Five SAVOR 2012 Breweries We Wish Had Wider Distribution
Charlie Berger of Denver Beer Co.
Over the weekend, we were lucky enough to attend SAVOR, the Brewers Association’s annual craft beer and food festival. Along with the larger craft brands that help sponsor the event — think Sam Adams, Rogue and New Belgium — any of the nearly 2000 independent brewhouses in the U.S. can apply to present their wares. A lottery determines the final lineup each year, resulting in a wide variety of brewery types and sizes on display.

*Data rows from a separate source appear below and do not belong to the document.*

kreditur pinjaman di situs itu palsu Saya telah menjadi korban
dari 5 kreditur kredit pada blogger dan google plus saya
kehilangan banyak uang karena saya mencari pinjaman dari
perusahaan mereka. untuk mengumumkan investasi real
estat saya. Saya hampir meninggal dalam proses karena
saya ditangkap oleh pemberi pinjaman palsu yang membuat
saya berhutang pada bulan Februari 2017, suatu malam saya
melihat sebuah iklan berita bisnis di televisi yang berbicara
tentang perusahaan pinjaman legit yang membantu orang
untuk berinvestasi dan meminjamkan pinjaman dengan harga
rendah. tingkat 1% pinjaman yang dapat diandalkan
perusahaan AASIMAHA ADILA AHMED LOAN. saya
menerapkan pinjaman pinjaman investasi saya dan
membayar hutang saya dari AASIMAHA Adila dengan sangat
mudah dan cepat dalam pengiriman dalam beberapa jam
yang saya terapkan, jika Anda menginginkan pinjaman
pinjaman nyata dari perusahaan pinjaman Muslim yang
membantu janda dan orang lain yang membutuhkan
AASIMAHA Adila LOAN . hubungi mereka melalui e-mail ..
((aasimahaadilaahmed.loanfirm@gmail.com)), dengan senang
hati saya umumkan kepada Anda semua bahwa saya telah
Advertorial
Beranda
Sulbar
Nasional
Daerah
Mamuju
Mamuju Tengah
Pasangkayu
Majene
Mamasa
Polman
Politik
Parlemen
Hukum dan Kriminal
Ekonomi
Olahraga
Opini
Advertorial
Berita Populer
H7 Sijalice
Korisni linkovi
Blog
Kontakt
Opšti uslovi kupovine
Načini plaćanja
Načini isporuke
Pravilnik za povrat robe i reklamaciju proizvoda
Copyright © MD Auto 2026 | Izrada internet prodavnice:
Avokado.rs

This means when beer-lovers, writers and experts from across the country descend on the National Building Museum, several of the beers to sample aren’t usually available outside the breweries’ home states. That tease is one of the (fun) side effects of the craft beer boom, but several of the pours we tasted left us wishing we could easily try them again. Read on to check out five breweries we would love to see expand in the near future.
Capitol City Brewing Co.
After launching the first brewpub in Washington, D.C. since prohibition in 1992, founder David von Storch expanded his concise portfolio to a second, Arlington, VA location. After our taste buds were shocked to attention with a sip of head brewer Mike McCarthy’s cleverly titled Tripel/Double, we were left wishing the team would expand further. As the name suggests, this golden ale was a Belgian tripel and a double IPA, and somehow combined the sweet maltiness of the former with the bright bitters of the latter for a unique and pleasing sip. Another seasonal we’re itching to try is the Cherry Blossom Ale, made in honor of D.C.’s famous festival with over 300 pounds of real cherries.
Coop Ale Works
Only Oklahomans get to enjoy the creations of this Oklahoma City-based commercial brewery, founded in 2008. DNR is a worthy Belgian-style strong ale that hides its 10% ABV with aplomb. Complexity comes from dried fruit, cinnamon and vanilla that mixes with the Noble hops for an altogether pleasing, though powerful, sip. The team of head brewer Blake Jarolim and co-founders Mark Seibold, JD Merryweather and Daniel Mercer already have a production brewhouse in operation, so it shouldn’t be so tough for them to start crossing state lines. Please?
Denver Beer Co.
The cookie-campfire taste is so obvious in the Graham Cracker Porter from this Colorado-only brewery that when brewers Charlie Berger and Patrick teased they used actual graham crackers in the brewing process, we were tempted to believe them. This 5.9% ABV Great American Beer Fest bronze medal winner is one of their standards, and uses smoky malt and chocolate to achieve the flavor. Hitting the completely opposite side of the palate was the Kaffir Lime Wheat, a bright, lightly sour session sip that goes down smooth with a touch of tropical blossom, thanks to the exotic citrus. The brewery recently increased production, so there’s hope we’ll get our lips on more offerings sometime soon.
Odd Side Ales
True to their name, this Grand Haven, MI brewery produces beers that feature unusual flavors and combinations. Judging from the two that we tried, they avoid falling into the trap of gimmick, producing sips that are actually pleasant. Derelicte Pineapple IPA is not at all sweet (which we expected) with the namesake fruit adding just a touch of the tropics to the citrus and hops, creating a very refreshing — albeit 6.25% ABV — sip. On the other hand is the Mayan Mocha Stout, which tempers its obvious sweetness with a touch of chilli pepper for a well-rounded body and interesting finish.
Wilmantic Brewing Co.
From this brewpub and restaurant - located smack in the center of Connecticut along the banks of the Wilmantic River - we tried the Flowers Infusion. Brewer David Wollner’s saison is a winner for those who enjoy floral scents in the nose, thanks to the variety of buds used in the brew: hibiscus, calendula and rosebuds. There are just enough Marynka hops, however, to add a slight bite, and at 5.9% ABV, a touch of alcohol keeps the sip from being overly sweet. Pony Espresso Stout was the other option, and the seven-malt black ale is packed with three espresso infusions, creating a pick-me-up pour we wish was available at home.